GTPasePred
Identification And Classification Of Small GTPases By Protein Structure Analysis


Download GTPasePred v.1 (zip)


Tutorial:
In order to predict one or more novel potential small GTPases, simply copy the protein sequences in the file sequences and, in the case of a Linux/Unix system, start the classification process by typing ./start in the terminal. The results are stored in the file Results.txt. In the case of a Windows system, use start.bat to encode the sequences, start R in the current directory and type in source("program"). The results of the classification process are shown on the screen.

First, the protein sequences are classified whether to be a small GTPase, and in the case of a positive classification, they are subsequently classified by the family RFs. The RF with the highest probability output (positive classification) is selected. If this RF has an output greater or equal 0.5, the protein sequences are assigned to its specific family, otherwise it is assigned as a GTPase in general and classified as "Ras or not further specified small GTPase".
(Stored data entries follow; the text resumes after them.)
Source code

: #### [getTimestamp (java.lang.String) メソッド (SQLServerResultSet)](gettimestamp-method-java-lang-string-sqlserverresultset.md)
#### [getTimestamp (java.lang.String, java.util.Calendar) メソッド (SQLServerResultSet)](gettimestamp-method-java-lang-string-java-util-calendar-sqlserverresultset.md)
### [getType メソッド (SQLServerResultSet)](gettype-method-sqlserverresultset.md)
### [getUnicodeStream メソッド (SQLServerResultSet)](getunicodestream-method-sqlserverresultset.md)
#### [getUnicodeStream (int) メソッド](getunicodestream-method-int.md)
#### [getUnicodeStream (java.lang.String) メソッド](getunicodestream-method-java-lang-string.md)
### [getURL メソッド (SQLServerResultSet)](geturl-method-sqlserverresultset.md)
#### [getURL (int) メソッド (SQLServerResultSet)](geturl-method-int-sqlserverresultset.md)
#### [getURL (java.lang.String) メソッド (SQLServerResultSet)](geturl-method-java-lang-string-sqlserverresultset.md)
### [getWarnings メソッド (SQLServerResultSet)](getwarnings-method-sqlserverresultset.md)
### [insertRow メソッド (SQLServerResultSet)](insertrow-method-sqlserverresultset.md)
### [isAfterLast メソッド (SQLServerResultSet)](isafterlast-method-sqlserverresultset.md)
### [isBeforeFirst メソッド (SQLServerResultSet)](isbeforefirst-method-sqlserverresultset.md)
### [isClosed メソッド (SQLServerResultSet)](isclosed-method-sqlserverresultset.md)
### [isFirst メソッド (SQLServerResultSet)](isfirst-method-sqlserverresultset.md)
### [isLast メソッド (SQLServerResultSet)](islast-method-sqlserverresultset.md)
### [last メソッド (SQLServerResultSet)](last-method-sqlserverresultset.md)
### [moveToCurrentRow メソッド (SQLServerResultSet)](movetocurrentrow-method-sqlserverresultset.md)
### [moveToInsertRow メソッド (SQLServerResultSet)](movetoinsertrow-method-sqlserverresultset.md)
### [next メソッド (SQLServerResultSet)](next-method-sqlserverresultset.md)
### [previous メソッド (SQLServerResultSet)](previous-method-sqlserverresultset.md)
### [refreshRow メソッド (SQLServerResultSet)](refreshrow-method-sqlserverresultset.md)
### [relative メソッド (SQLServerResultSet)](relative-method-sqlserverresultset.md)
Application to newly sequenced genomes
The algorithm can also be applied, when newly sequenced genomes are available. The work flow is as follows:
1. Identify the correct open reading frames (ORFs), e.g. with the ORF Finder, incrementally for all genes within the newly sequenced genome.
2. The translated protein sequences have to be saved in the file sequences, which subsequently can be used as the input for GTPasePred.
3. All proteins will be encoded using the aforementioned descriptor and classified whether to be a small GTPase or not.

Thus, combining ORF Finder with GTPasePred can be used to identify potential novel GTPases in newly sequenced genomes.

Please cite:
Dominik Heider, Sascha Hauke, Martin Pyka and Daniel Kessler. Insights into the classification of small GTPases. Advances and Applications in Bioinformatics and Chemistry, in press.